Я увидел, что он с любопытством смотрит мне в лицо; тотчас же мне, точно видение, представился Джемс Стюарт, судебный зал в Инверэри, и мысли мои сразу повернулись, точно дверь на петлях. Судебные заседания, подумал я, иногда затягиваются дольше назначенного срока. Если даже я появлюсь в Инверэри слишком поздно, все равно своими попытками я смогу поддержать Джемса, а свое доброе имя и тем более. В одно мгновение, почти не задумываясь, я сообразил, как мне действовать.

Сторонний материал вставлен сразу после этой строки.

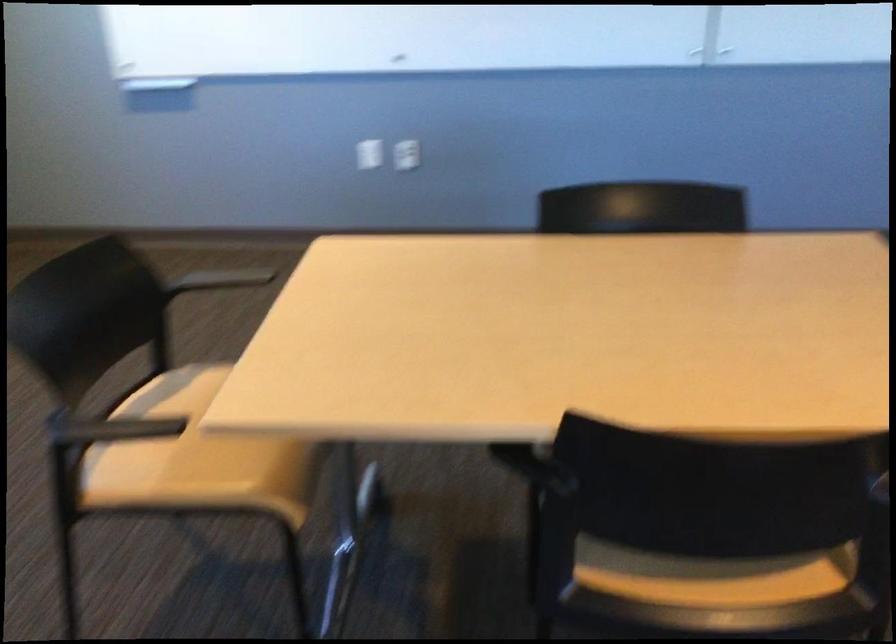
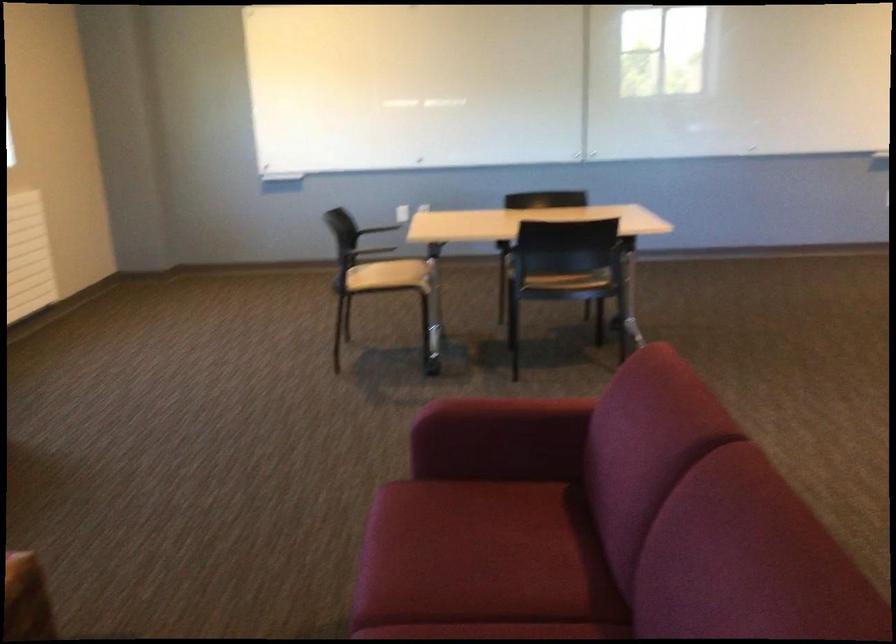
In the second image, find the point that corresponds to (x=666, y=562) in the first image.

(566, 281)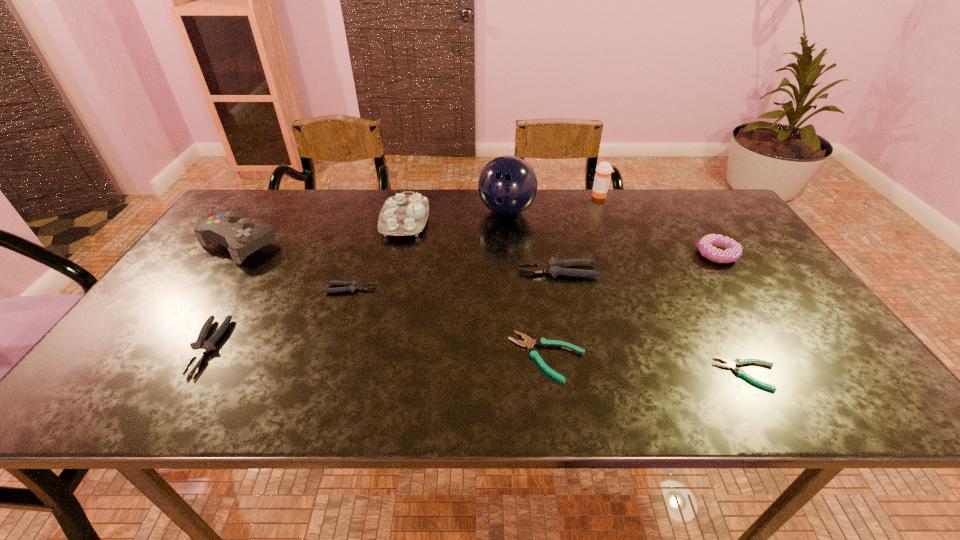
This screenshot has height=540, width=960. Identify the location of the leftmost pliers. (200, 347).

Locate an element on the screen. This screenshot has height=540, width=960. the fourth shortest object is located at coordinates [200, 347].

What are the coordinates of `the second nearest gray pliers` in the screenshot? It's located at (351, 285).

The image size is (960, 540). What are the coordinates of `the fourth nearest object` in the screenshot? It's located at (351, 285).

This screenshot has height=540, width=960. What are the coordinates of `the second shortest object` in the screenshot? It's located at (542, 342).

At what (x,y) coordinates should I click in order to perform the action: click on the left teal pliers. Please return your answer as a coordinate pair (x, y). Image resolution: width=960 pixels, height=540 pixels. Looking at the image, I should click on (542, 342).

I want to click on the shortest pliers, so click(737, 362).

The width and height of the screenshot is (960, 540). I want to click on the right teal pliers, so click(737, 362).

Where is `free space located on the surface of the bowling ball near the finger holes`? free space located on the surface of the bowling ball near the finger holes is located at coordinates (509, 244).

Where is `free space located 0.120m on the left of the medicine`? The height and width of the screenshot is (540, 960). free space located 0.120m on the left of the medicine is located at coordinates (556, 195).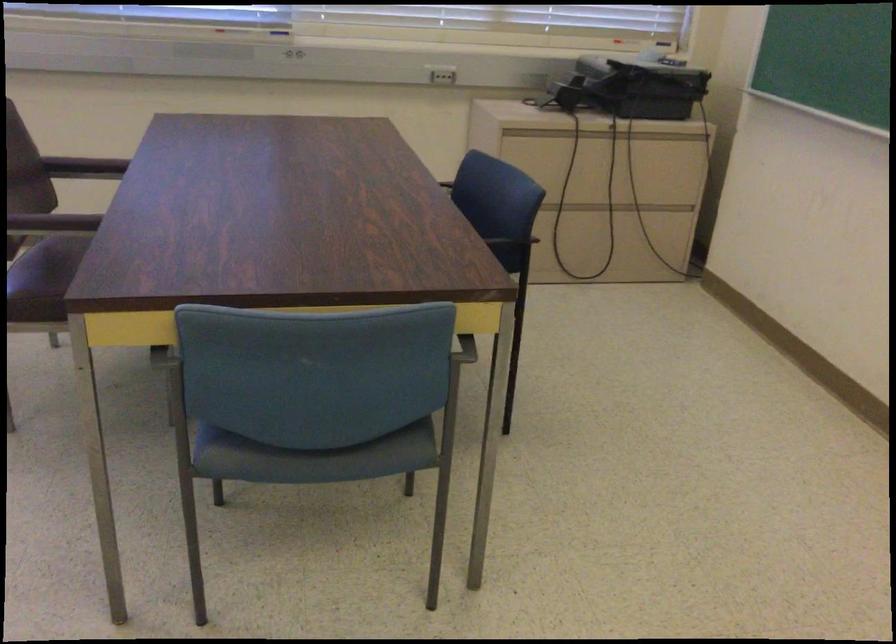
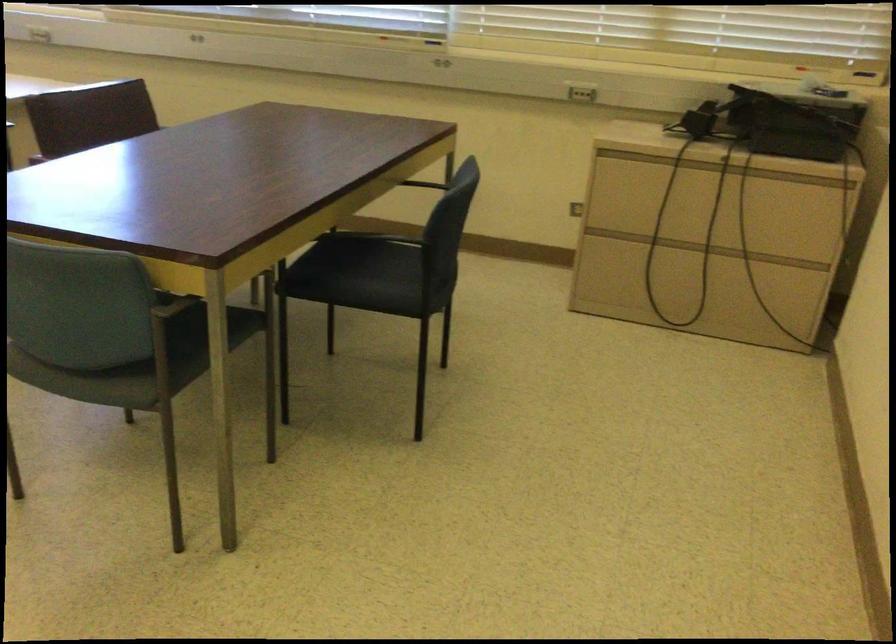
The point at (x=380, y=409) is marked in the first image. Where is the corresponding point in the second image?

(173, 359)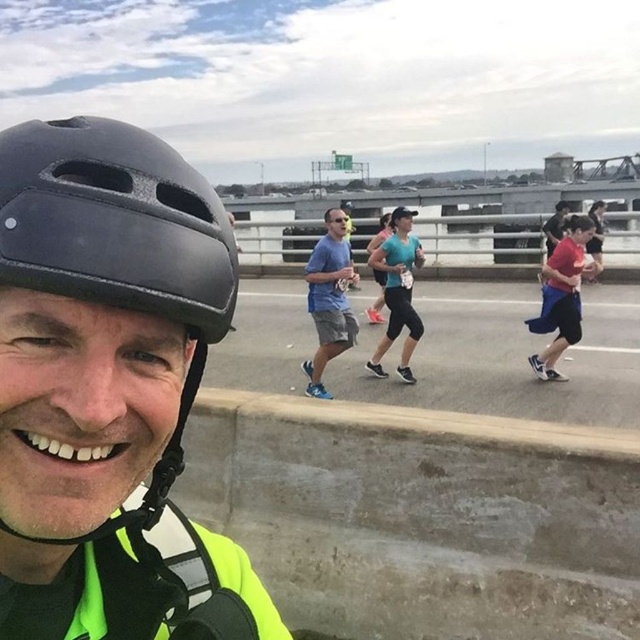
Question: Considering the relative positions of black matte helmet at left and black matte sunglasses at center in the image provided, where is black matte helmet at left located with respect to black matte sunglasses at center?

Choices:
 (A) left
 (B) right

Answer: (A)

Question: Which object is positioned farthest from the matte black helmet at center?

Choices:
 (A) blue fabric shirt at center
 (B) matte blue shirt at center

Answer: (B)

Question: Among these points, which one is farthest from the camera?

Choices:
 (A) (344, 221)
 (B) (97, 204)
 (C) (538, 364)
 (D) (339, 214)

Answer: (C)

Question: Which is farther from the black matte sunglasses at center?

Choices:
 (A) black matte helmet at left
 (B) matte black helmet at center
 (C) blue fabric shirt at center
 (D) matte blue shirt at center

Answer: (D)

Question: Can you confirm if black matte helmet at left is smaller than blue fabric shirt at center?

Choices:
 (A) no
 (B) yes

Answer: (B)

Question: Where is red fabric shorts at right located in relation to black matte sunglasses at center in the image?

Choices:
 (A) below
 (B) above

Answer: (A)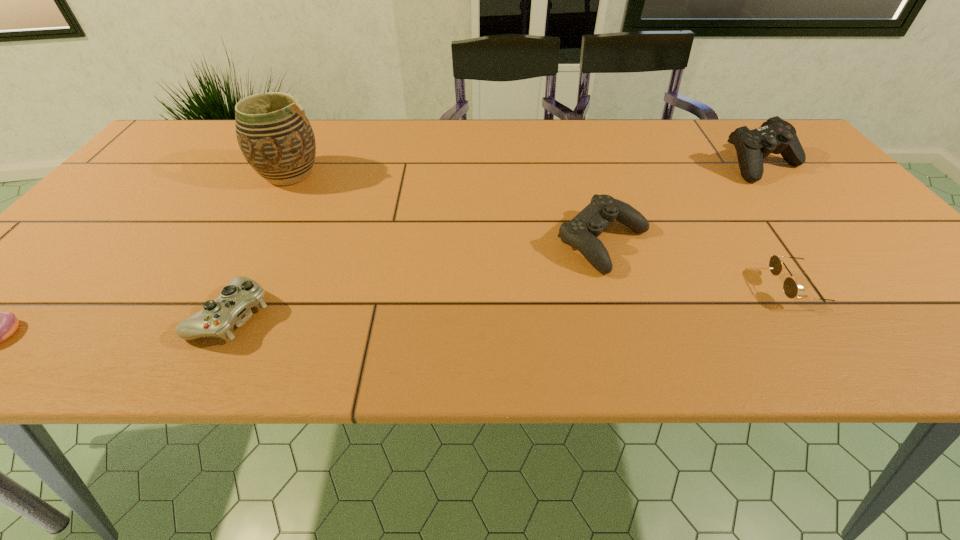
Locate an element on the screen. pottery is located at coordinates (276, 138).

Identify the location of the farthest control. The image size is (960, 540). (776, 136).

At what (x,y) coordinates should I click in order to perform the action: click on the second tallest object. Please return your answer as a coordinate pair (x, y). This screenshot has height=540, width=960. Looking at the image, I should click on (776, 136).

At what (x,y) coordinates should I click in order to perform the action: click on the second nearest control. Please return your answer as a coordinate pair (x, y). This screenshot has width=960, height=540. Looking at the image, I should click on (581, 232).

At what (x,y) coordinates should I click in order to perform the action: click on the third object from right to left. Please return your answer as a coordinate pair (x, y). Image resolution: width=960 pixels, height=540 pixels. Looking at the image, I should click on (581, 232).

The image size is (960, 540). What are the coordinates of `the leftmost control` in the screenshot? It's located at (231, 308).

Identify the location of sunglasses. (790, 287).

The image size is (960, 540). I want to click on vacant space located 0.140m on the back of the tallest object, so (312, 131).

Identify the location of free location located on the front of the farthest control. (876, 303).

Locate an element on the screen. This screenshot has height=540, width=960. free location located on the left of the second nearest control is located at coordinates (432, 242).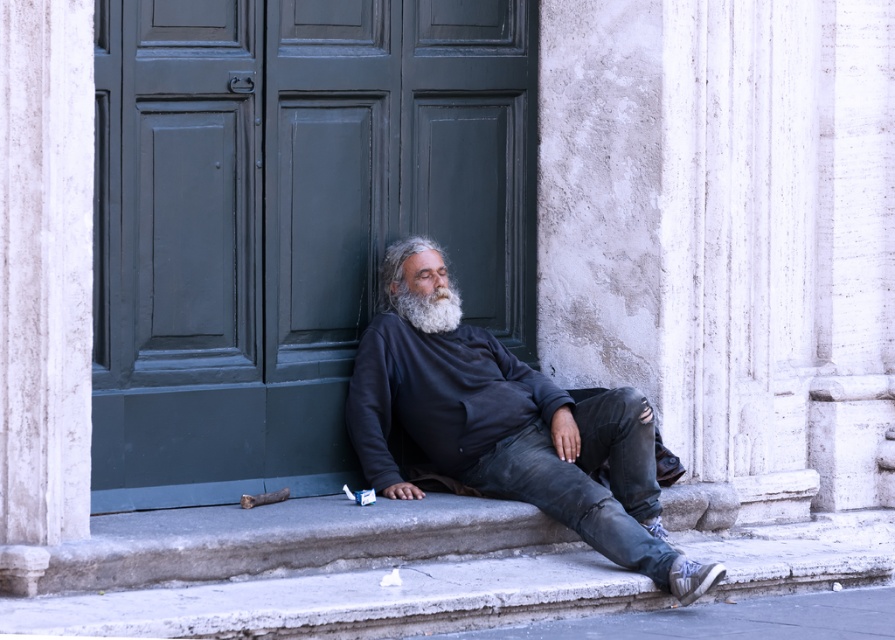
Question: Which object appears farthest from the camera in this image?

Choices:
 (A) white matte beard at center
 (B) dark blue sweatshirt at center

Answer: (A)

Question: Does dark blue sweatshirt at center have a larger size compared to white matte beard at center?

Choices:
 (A) no
 (B) yes

Answer: (B)

Question: Which of the following is the closest to the observer?

Choices:
 (A) white matte beard at center
 (B) dark blue sweatshirt at center
 (C) green matte door at center

Answer: (B)

Question: Does green matte door at center lie behind dark blue sweatshirt at center?

Choices:
 (A) yes
 (B) no

Answer: (A)

Question: Which of the following is the farthest from the observer?

Choices:
 (A) dark blue sweatshirt at center
 (B) green matte door at center

Answer: (B)

Question: Considering the relative positions of green matte door at center and dark blue sweatshirt at center in the image provided, where is green matte door at center located with respect to dark blue sweatshirt at center?

Choices:
 (A) below
 (B) above

Answer: (B)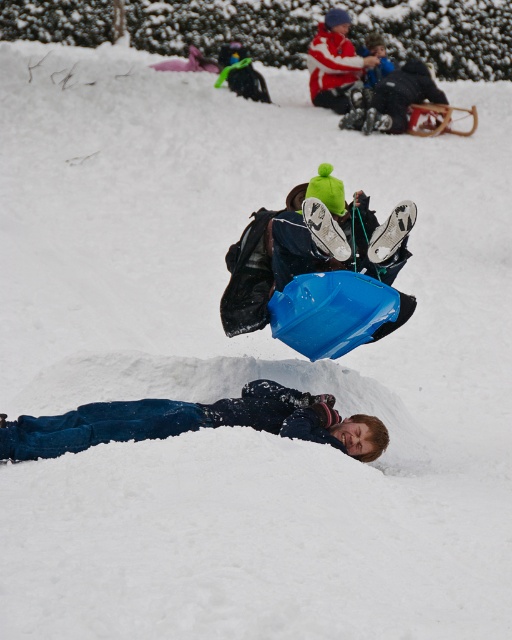
Question: Is blue plastic sled at center smaller than dark blue denim pants at lower center?

Choices:
 (A) no
 (B) yes

Answer: (A)

Question: Among these points, which one is farthest from the camera?

Choices:
 (A) (327, 42)
 (B) (399, 225)
 (C) (268, 426)

Answer: (A)

Question: Where is blue plastic sled at center located in relation to red and white striped sweater at upper center in the image?

Choices:
 (A) left
 (B) right

Answer: (A)

Question: Does blue plastic sled at center have a greater width compared to dark blue denim pants at lower center?

Choices:
 (A) no
 (B) yes

Answer: (A)

Question: Which of these objects is positioned closest to the red and white striped sweater at upper center?

Choices:
 (A) blue plastic sled at center
 (B) dark blue denim pants at lower center

Answer: (A)

Question: Which of these objects is positioned farthest from the red and white striped sweater at upper center?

— Энди, — сказал я, — значит, вы отпустите меня завтра?
Он ответил, что ничего
— А был ли указан час? — спросил я.
Он сказал, что меня велено отпустить в два часа дня.
— А где? — не отставал я.
— Что где?
— Где вы меня должны высадить?
Он признался, что об этом ничего не было сказано.
— Что ж, отлично, — сказал я, — тогда я сам выберу место. Ветер с востока, а мне нужно на запад; задержите лодку, я ее нанимаю. Сегодня весь день будем плыть вверх по Форту, а завтра в два часа дня вы меня высадите на западе, там, куда мы успеем добраться.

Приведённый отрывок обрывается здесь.